# POE status Local 11



## joebanana (Dec 21, 2010)

Once they get rolling on the Rams stadium, you guy's will empty the books. I'll be watching, and might travel your way once they start manning up.


----------



## gfromthep (May 25, 2017)

joebanana said:


> Once they get rolling on the Rams stadium, you guy's will empty the books. I'll be watching, and might travel your way once they start manning up.

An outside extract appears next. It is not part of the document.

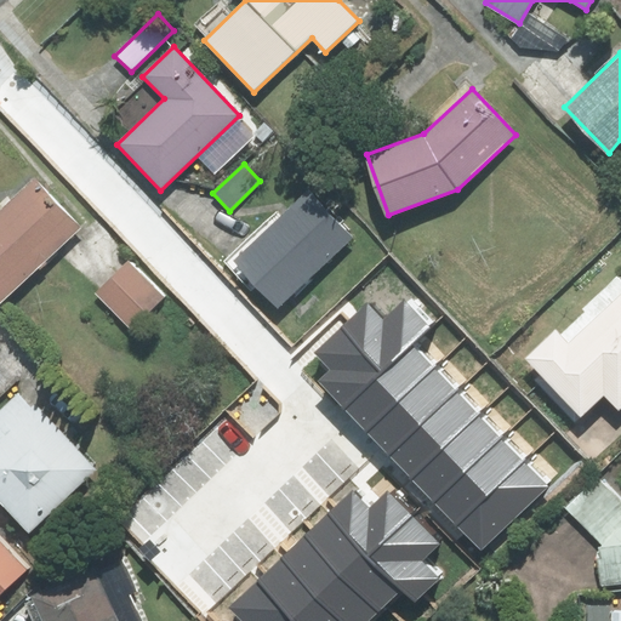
[(0,301),(80,227),(34,178),(0,209),(0,301)]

@joebanana before I went into my interview there was a guy there that told me he scored an 82 and he started 3 months after the interview. I called ETI and asked them about it she said she can't give me any type of time frame. But I'm hoping I can start soon I need to change my whole situation in life. I hate my job and living on the couch at my moms house. My name is Gerrin man hopefully We'll cross paths or something in the long run


----------



## joebanana (Dec 21, 2010)

gfromthep said:


> @joebanana before I went into my interview there was a guy there that told me he scored an 82 and he started 3 months after the interview. I called ETI and asked them about it she said she can't give me any type of time frame. But I'm hoping I can start soon I need to change my whole situation in life. I hate my job and living on the couch at my moms house. My name is Gerrin man hopefully We'll cross paths or something in the long run


It's a fickle business. I was on a job before I even started school. Sometimes we'll have 200 guys on book 1 for months. But you have the advantage, apprentices get work before the journeymen most times.


----------



## M.A.R (Jun 10, 2012)

I got the call 4 months after my interview, work slowed down a bit since the rain came thru. Good luck


----------



## Glaraj (Jul 4, 2017)

In regards to local 11 How big are the boot camp classes(number of students)? The POE list was updated and my rank is rather high I think (398) and I'm trying to gauge the probability if I would even be called with my ranking. Also anything I could study or do in the meantime to prepare in case I do get called? You're help is greatly appreciated! 

Thanks! G


----------



## M.A.R (Jun 10, 2012)

my boot camp had 48, only 40 made it. I worked for a non union contractor as a helper between the time i had my interview to when i got called in.


----------



## MechanicalDVR (Dec 29, 2007)

Glaraj said:


> In regards to local 11 How big are the boot camp classes(number of students)? The POE list was updated and my rank is rather high I think (398) and I'm trying to gauge the probability if I would even be called with my ranking. Also anything I could study or do in the meantime to prepare in case I do get called? You're help is greatly appreciated!
> 
> Thanks! G


Welcome aboard!

Best of luck in your endeavor!


----------



## jvtejeda (Aug 14, 2017)

@gfromthep @Glaraj did you guys get the call yet? I just interviewed this past weekend. have my fingers crossed its soon


----------